The US dollar going from hero to zero
The US dollar’s extended bull run since the end of the Global Financial Crisis appears to be coming to an end, as slower economic growth, elevated fiscal deficits and extreme policy uncertainty weigh on investor sentiment towards American assets.
This should translate into stronger emerging market currencies and faster growth in developing economies, including South Africa.
While this era appears to be coming to an end, it does not mean the US dollar will lose its privileged status, as it is likely to remain the dominant global currency.
Investec Investment Management portfolio manager Paul McKeaveney recently explained the shift rippling through global markets and how investors can adapt in a recent research note.
The US dollar has been the world’s primary reserve currency for decades and is still the most-used currency in financial transactions and flows across borders by some distance.
It makes up over half of the global foreign exchange reserves, with other currencies and assets such as gold making up the rest.
However, this share has steadily fallen over the years, with recent weakness in the dollar and developments in the United States leading some to argue the world should reduce its reliance on the greenback, McKeaveney said.
These concerns could mark the end of an 18-year bull run for the dollar, with the currency typically moving in long, mult-year cycles of strength and weakness.
Most notably, the dollar has been in a prolonged bull market since 2007, one of the longest on record, as American assets soaked up global liquidity.
McKeaveney said there are various signs that this cycle could be turning, including –
- A deteriorating US growth outlook: There have recently been downward revisions to US GDP forecasts and emerging signs of a slowdown.
- Fiscal and debt concerns: The US fiscal outlook has worsened, and high government deficits and rising interest costs are undermining confidence in the dollar.
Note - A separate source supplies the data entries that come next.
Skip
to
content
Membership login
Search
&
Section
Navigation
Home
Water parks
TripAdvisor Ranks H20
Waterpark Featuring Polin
Of greatest concern is perhaps the recently passed One Big Beautiful Bill Act, which is set to increase the US debt-to-GDP ratio to about 107% by 2027.
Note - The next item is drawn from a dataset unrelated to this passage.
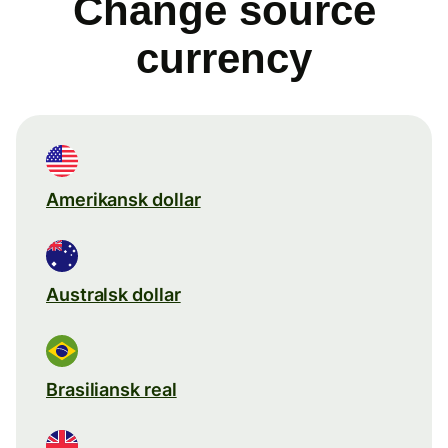
Change source
currency
Amerikansk dollar
Australsk dollar
Brasiliansk real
- Policy unpredictability: Uncertainty in US policy and geopolitical moves can erode trust. Policies such as inconsistent tax, tariff or regulatory changes make the US a relatively less attractive place to invest at the margin, leading investors to explore other currencies.
- A changing world order: We are seeing a shift to a multipolar world, in which countries like China look to challenge US hegemony in many spheres, including payment systems and the use of the dollar as the world’s reserve currency.
These factors have led some investors and most notably central banks to consider alternatives to the dollar, including other currencies, but most significantly gold.
The steady decline in the US dollar’s share of global forex reserves in the graph below from JP Morgan, followed by the dollar’s more recent decline in the second quarter of 2025, according to International Monetary Fund data.
These graphs exclude the most significant beneficiary of this shift – gold prices.


Dollar is overvalued
The case for the end of the dollar’s era of inexorable strength is boosted by the fact that it is widely considered to be overvalued.
McKeaveney explained that valuation is key when assessing a currency, with the dollar being about 17% above fair value when compared to its long-term purchasing power parity (PPP).
This level of overvaluation has rarely been sustained for a long period of time, indicating that something has to give, and it is likely to be dollar weakness.
Indeed, every time in the past 50 years that the dollar has been this far above its PPP trend, it has eventually moved back into line.
Historically, when the dollar has been about 20% overvalued, it has tended to underperform by about 4% per year on average over the subsequent decade.
This historical valuation precedent thus supports the argument that the dollar’s recent peak will be followed by a secular weakening.
However, while it may seem prudent not to be over-exposed to the US dollar from now on, it’s important to note that timing such moves can be tricky, and a more responsible approach may be to diversify gradually, especially when the dollar is an investor’s base currency.
The decline of the dollar is unlikely to occur in a straight line, with rallies to be expected and problems with other currencies to limit its weakness.
For countries and investors, holding a diversified basket of currencies, or assets like gold, is a way to mitigate the risks of a declining dollar.
An added benefit is that when the dollar weakens, assets outside the US like other currencies, commodities, and non-US equities often perform well, so diversification can help to capture those gains.
For example, a softer dollar typically boosts commodity-producing emerging markets like South Africa.
De-dollarisation is already visible in the way central banks and investors allocate assets. Central banks worldwide have gradually rebalanced their reserve portfolios away from US dollars in recent years.
About 25 years ago, the US dollar accounted for approximately 70% of central bank reserves; today, it’s roughly 50% on average.
The euro has risen to about 20%, and many central banks have boosted their gold holdings to roughly 15% of reserves. Other currencies like the Japanese yen and British pound each make up around 5%.